[Collected data entries]
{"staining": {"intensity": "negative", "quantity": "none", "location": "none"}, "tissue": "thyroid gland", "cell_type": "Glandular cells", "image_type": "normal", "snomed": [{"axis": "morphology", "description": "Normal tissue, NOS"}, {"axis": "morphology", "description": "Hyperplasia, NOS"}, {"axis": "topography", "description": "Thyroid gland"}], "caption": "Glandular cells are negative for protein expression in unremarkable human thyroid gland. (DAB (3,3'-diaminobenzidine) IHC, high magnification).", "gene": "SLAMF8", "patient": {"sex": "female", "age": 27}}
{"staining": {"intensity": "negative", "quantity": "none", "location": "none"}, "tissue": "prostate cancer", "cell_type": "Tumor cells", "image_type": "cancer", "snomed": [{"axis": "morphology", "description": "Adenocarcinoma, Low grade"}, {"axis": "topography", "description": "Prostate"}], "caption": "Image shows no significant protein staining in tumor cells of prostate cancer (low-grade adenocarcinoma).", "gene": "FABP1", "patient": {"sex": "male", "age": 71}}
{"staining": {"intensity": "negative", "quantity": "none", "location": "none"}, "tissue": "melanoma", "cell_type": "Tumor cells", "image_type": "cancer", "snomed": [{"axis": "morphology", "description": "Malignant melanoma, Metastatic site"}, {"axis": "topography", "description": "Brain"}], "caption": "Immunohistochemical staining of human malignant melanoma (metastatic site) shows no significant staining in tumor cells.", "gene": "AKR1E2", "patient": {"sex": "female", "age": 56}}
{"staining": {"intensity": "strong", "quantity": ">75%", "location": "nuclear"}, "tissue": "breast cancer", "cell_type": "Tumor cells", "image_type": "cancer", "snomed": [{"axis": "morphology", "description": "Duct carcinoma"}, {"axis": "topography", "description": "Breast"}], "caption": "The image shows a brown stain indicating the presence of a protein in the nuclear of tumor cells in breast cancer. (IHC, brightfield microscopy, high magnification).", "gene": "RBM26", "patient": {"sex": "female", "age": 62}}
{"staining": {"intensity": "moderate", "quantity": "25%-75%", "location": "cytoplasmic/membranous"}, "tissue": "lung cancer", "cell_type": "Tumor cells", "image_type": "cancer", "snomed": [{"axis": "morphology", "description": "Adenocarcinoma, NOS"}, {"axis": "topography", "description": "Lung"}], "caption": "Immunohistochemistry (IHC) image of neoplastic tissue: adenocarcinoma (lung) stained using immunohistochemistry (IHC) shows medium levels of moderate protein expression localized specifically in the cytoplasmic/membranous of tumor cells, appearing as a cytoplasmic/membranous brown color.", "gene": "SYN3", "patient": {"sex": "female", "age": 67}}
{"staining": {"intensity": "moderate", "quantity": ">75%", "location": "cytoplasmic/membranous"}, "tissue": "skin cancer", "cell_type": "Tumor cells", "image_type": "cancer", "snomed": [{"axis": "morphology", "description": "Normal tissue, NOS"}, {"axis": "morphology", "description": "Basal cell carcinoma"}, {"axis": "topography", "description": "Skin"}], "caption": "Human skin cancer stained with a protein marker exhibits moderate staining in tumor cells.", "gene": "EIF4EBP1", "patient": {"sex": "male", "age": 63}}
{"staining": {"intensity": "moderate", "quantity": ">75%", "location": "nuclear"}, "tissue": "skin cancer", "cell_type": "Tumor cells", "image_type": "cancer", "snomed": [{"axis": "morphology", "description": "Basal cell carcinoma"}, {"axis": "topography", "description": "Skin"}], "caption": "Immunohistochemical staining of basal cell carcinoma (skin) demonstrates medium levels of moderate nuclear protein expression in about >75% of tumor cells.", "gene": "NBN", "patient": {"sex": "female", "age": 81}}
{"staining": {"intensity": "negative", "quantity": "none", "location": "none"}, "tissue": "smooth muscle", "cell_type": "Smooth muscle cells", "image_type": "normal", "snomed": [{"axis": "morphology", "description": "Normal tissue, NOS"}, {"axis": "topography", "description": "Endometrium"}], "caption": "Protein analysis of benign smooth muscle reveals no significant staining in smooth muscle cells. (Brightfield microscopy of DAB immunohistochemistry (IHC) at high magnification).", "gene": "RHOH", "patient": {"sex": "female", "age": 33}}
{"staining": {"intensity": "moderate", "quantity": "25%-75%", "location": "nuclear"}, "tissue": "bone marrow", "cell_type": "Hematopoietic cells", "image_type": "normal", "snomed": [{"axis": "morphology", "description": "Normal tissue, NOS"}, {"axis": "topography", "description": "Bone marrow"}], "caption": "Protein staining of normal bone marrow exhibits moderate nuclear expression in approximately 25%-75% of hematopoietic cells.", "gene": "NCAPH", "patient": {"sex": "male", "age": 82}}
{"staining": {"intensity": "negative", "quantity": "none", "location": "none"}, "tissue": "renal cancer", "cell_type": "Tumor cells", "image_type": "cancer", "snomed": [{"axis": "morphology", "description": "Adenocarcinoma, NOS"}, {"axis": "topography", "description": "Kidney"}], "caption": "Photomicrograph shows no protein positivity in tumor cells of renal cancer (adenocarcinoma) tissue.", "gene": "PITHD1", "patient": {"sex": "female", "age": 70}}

### Work order
In the entries above, one line contains "(IHC) image of" and another contains "staining of basal". Reproduce exactly those two lines and the lines between them, nothing else.

### Result for this exercise
{"staining": {"intensity": "moderate", "quantity": "25%-75%", "location": "cytoplasmic/membranous"}, "tissue": "lung cancer", "cell_type": "Tumor cells", "image_type": "cancer", "snomed": [{"axis": "morphology", "description": "Adenocarcinoma, NOS"}, {"axis": "topography", "description": "Lung"}], "caption": "Immunohistochemistry (IHC) image of neoplastic tissue: adenocarcinoma (lung) stained using immunohistochemistry (IHC) shows medium levels of moderate protein expression localized specifically in the cytoplasmic/membranous of tumor cells, appearing as a cytoplasmic/membranous brown color.", "gene": "SYN3", "patient": {"sex": "female", "age": 67}}
{"staining": {"intensity": "moderate", "quantity": ">75%", "location": "cytoplasmic/membranous"}, "tissue": "skin cancer", "cell_type": "Tumor cells", "image_type": "cancer", "snomed": [{"axis": "morphology", "description": "Normal tissue, NOS"}, {"axis": "morphology", "description": "Basal cell carcinoma"}, {"axis": "topography", "description": "Skin"}], "caption": "Human skin cancer stained with a protein marker exhibits moderate staining in tumor cells.", "gene": "EIF4EBP1", "patient": {"sex": "male", "age": 63}}
{"staining": {"intensity": "moderate", "quantity": ">75%", "location": "nuclear"}, "tissue": "skin cancer", "cell_type": "Tumor cells", "image_type": "cancer", "snomed": [{"axis": "morphology", "description": "Basal cell carcinoma"}, {"axis": "topography", "description": "Skin"}], "caption": "Immunohistochemical staining of basal cell carcinoma (skin) demonstrates medium levels of moderate nuclear protein expression in about >75% of tumor cells.", "gene": "NBN", "patient": {"sex": "female", "age": 81}}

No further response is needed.